Important Announcement
Forum has been made read-only. Please click here for more information or here to return to VGFacts.

Users browsing this thread: 6 Guest(s)
the blue shell
#1
The notorious Blue Shell, an unavoidable item (unless you're playing "Mario Kart Wii") used to knock first-place players off the track, may exist only because of the N64's processing capabilities, not as some sadistic trick of the developers.

As Hideki Konno -- director of "Super Mario Kart" (1992) and "Mario Kart 64," and producer of "Mario Kart DS" (2005) and "Mario Kart Wii" -- said in an interview with Kotaku reporter Stephen Totilo:


"With Mario Kart 64, we wanted to have the same thing where everyone was in it until the end, but some of the processing problems occurred that didn't allow us to do that.

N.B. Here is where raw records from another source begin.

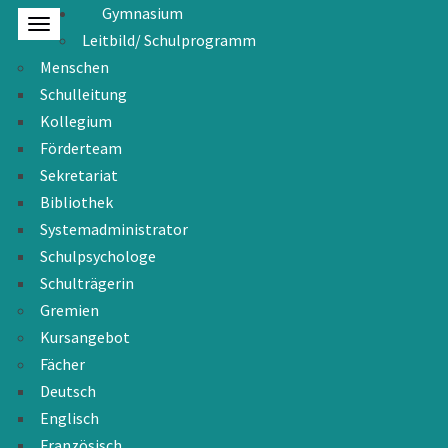
Gymnasium
Leitbild/ Schulprogramm
Menschen
Schulleitung
Kollegium
Förderteam
Sekretariat
Bibliothek
Systemadministrator
Schulpsychologe
Schulträgerin
Gremien
Kursangebot
Fächer
Deutsch
Englisch
Französisch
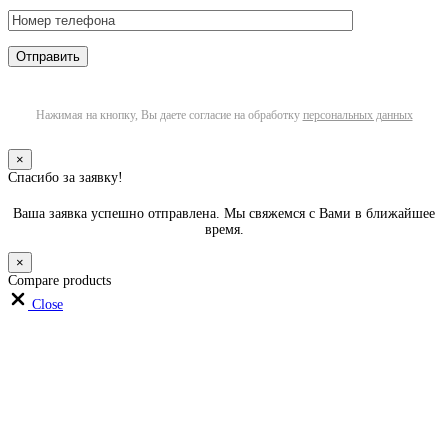
Нажимая на кнопку, Вы даете согласие на обработку
персональных данных
×
Спасибо за заявку!
Ваша заявка успешно отправлена. Мы свяжемся с Вами в ближайшее
время.
×
Compare products
Close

And what I mean by that is once you're in a middle of a race you'll get that natural separation. What we were trying to do was push them back together with 64, having eight racers on the screen all the time, didn't work all that well. So, because the processing power didn't exist, we weren't able to create the racing environment we wanted".

Source:
http://www.huffingtonpost.com/2014/05/16...net_190484
Reply
#2
I've read your post and the written article, but I still don't get why they wanted to place the players closer if they couldn't have them all on the screen at once. "having eight racers on the screen all the time, didn't work all that well"

"game developers wanted to keep good players from perpetually having the lead spot and jamming up the N64's processor"

I don't understand how that would jam up the processor?

If someone with technowizardy can chip in that would be great.
Reply
#3
Since the courses in Mario Kart 64 aren't rendered at once, but rather as it is gotten to, having one person all the way in front would mean they would have to render later portions of the track while the other racers are forcing a different part of the track to be rendered, along with the extra background stuff on tracks, items boxes, racers, and the items themselves.

Although this is just an assumption based on what I know, it might be wrong.
Reply
#4
(07-05-2014, 04:34 PM)SERIOUSLY THOUGH Wrote: I've read your post and the written article, but I still don't get why they wanted to place the players closer if they couldn't have them all on the screen at once. "having eight racers on the screen all the time, didn't work all that well"

"game developers wanted to keep good players from perpetually having the lead spot and jamming up the N64's processor"

I don't understand how that would jam up the processor?

If someone with technowizardy can chip in that would be great.

I know right? they might've outdone themselves

(07-05-2014, 06:12 PM)Takahashi2212 Wrote: Since the courses in Mario Kart 64 aren't rendered at once, but rather as it is gotten to, having one person all the way in front would mean they would have to render later portions of the track while the other racers are forcing a different part of the track to be rendered, along with the extra background stuff on tracks, items boxes, racers, and the items themselves.

Although this is just an assumption based on what I know, it might be wrong.

true
Reply
#5
That would make sense, thanks
Reply
#6
(07-06-2014, 08:02 AM)SERIOUSLY THOUGH Wrote: That would make sense, thanks

is this considered trivia or is just false information?
Reply
#7
(07-07-2014, 10:52 PM)holdyourorgasms_94 Wrote:
(07-06-2014, 08:02 AM)SERIOUSLY THOUGH Wrote: That would make sense, thanks

is this considered trivia or is just false information?

I'd qualify that as trivia -- submit it in any case.